# Dataset entries

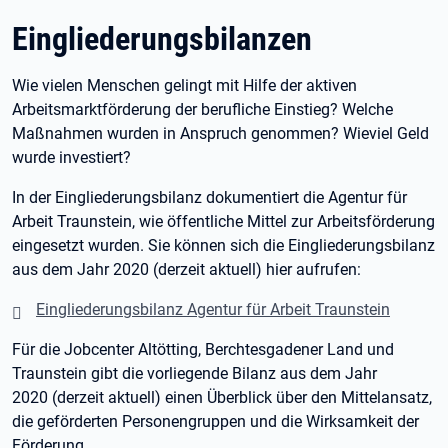
Eingliederungsbilanzen
Wie vielen Menschen gelingt mit Hilfe der aktiven
Arbeitsmarktförderung der berufliche Einstieg? Welche
Maßnahmen wurden in Anspruch genommen? Wieviel Geld
wurde investiert?
In der Eingliederungsbilanz dokumentiert die Agentur für
Arbeit Traunstein, wie öffentliche Mittel zur Arbeitsförderung
eingesetzt wurden. Sie können sich die Eingliederungsbilanz
aus dem Jahr 2020 (derzeit aktuell) hier aufrufen:
Eingliederungsbilanz Agentur für Arbeit Traunstein
Für die Jobcenter Altötting, Berchtesgadener Land und
Traunstein gibt die vorliegende Bilanz aus dem Jahr
2020 (derzeit aktuell) einen Überblick über den Mittelansatz,
die geförderten Personengruppen und die Wirksamkeit der
Förderung.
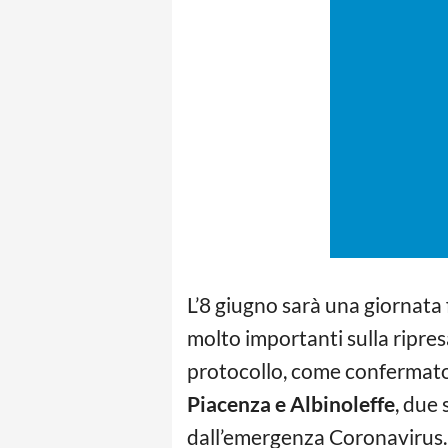
L’8 giugno sarà una giornata
molto importanti sulla ripre
protocollo, come confermato 
Piacenza e Albinoleffe
, due
dall’emergenza Coronavirus.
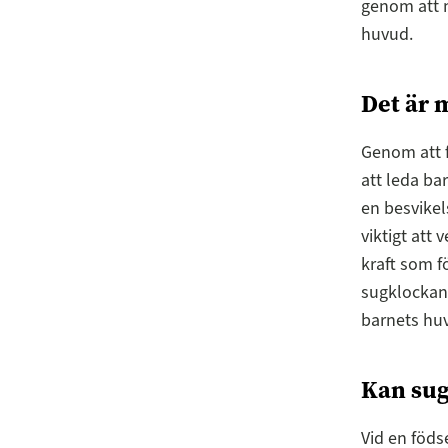
genom att 
huvud.
Det är 
Genom att f
att leda ba
en besvike
viktigt att 
kraft som f
sugklockan 
barnets hu
Kan sug
Vid en föds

# Aim of the exercise
Identify each line in the records above containing the word "derzeit"; copy those lines.

# Task response
aus dem Jahr 2020 (derzeit aktuell) hier aufrufen:
2020 (derzeit aktuell) einen Überblick über den Mittelansatz,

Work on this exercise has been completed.